"Nutzlose Pseudo-Pillen"

Homöopathie: Kassenarzt-Chef fordert Erstattungsverbot

Der Chef der Kassenärztlichen Bundesvereinigung beklagt einen Missbrauch des Solidarsystems.

"Kügelchen" sind bei Patienten beliebt, ihre Wirksamkeit ist jedoch nicht nachgewiesen. | © Pixabay

06.09.2019 | 06.09.2019, 11:40

Osnabrück (KNA). Kassenarzt-Chef Andreas Gassen hat den Druck auf Gesundheitsminister Jens Spahn (CDU) erhöht, die Kassenfinanzierung homöopathischer Mittel zu stoppen.

"Wenn Eltern darum ringen müssen, dass Krebsmedikamente für ihre Kinder erstattet werden, und die Kassen gleichzeitig viel Geld für nutzlose Pseudo-Pillen ausgeben, geht das nicht zusammen", sagte Gassen der Neuen Osnabrücker Zeitung. "Wir brauchen ein gesetzliches Erstattungsverbot für Homöopathie", so der Vorstandsvorsitzende der Kassenärztlichen Bundesvereinigung (KBV).

Spahn und die Gesundheitspolitiker im Parlament müssten in dieser Frage Farbe bekennen. "Die solidarisch finanzierte Krankenversicherung darf dafür nicht länger missbraucht werden." In Frankreich sollen homöopathische Arzneimittel ab 2021 nicht mehr von der Kasse erstattet werden.
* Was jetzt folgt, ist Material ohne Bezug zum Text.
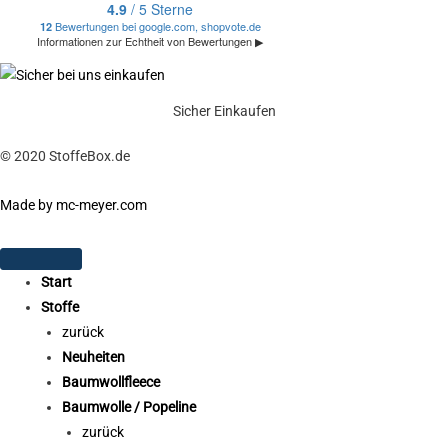
Sicher Einkaufen
© 2020 StoffeBox.de
Made by mc-meyer.com
Start
Stoffe
zurück
Neuheiten
Baumwollfleece
Baumwolle / Popeline
zurück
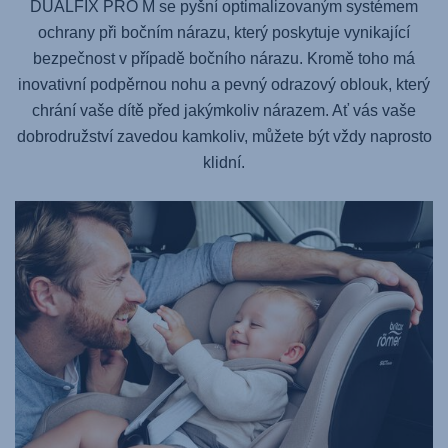
DUALFIX PRO M
se pyšní optimalizovaným systémem
ochrany při bočním nárazu, který poskytuje vynikající
bezpečnost v případě bočního nárazu. Kromě toho má
inovativní podpěrnou nohu a pevný odrazový oblouk, který
chrání vaše dítě před jakýmkoliv nárazem. Ať vás vaše
dobrodružství zavedou kamkoliv, můžete být vždy naprosto
klidní.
Kosten von jährlich 70 Millionen Euro

Die Homöopathie, die mit Milliardstel-Verdünnung von vermeintlich wirksamen Substanzen arbeite, habe es nach wissenschaftlichen Standards nicht geschafft, irgendeinen Nutzen nachzuweisen, begründete der KBV-Chef seine Forderung. Homöopathische Mittel stehen deswegen auch nicht im gesetzlichen Leistungskatalog. "Solange sich der Gesetzgeber einen schlanken Fuß macht und es den Kassen ermöglicht, Homöopathie durch die Hintertür zu erstatten, werden sie das tun, sonst verlieren sie ihre Kunden", sagte Gassen.

Nach Angaben der KBV kostet die Erstattung von Homöopathie die Allgemeinheit der Beitragszahler jährlich rund 70 Millionen Euro. Gassen untermauerte seine Position mit eindringlichen Worten: "Die Mittel sind begrenzt. Auf der einen Seite gibt es extrem harte Maßstäbe für die Bewilligung von Therapien für lebensbedrohlich kranke Menschen. Auf der anderen Seite wird Geld rausgeworfen. Für mich als Arzt ist das unerträglich." Wenn Patienten an die Wirkung von Homöopathie glaubten, "dann müssen sie es selber zahlen", so der Kassenarzt-Chef.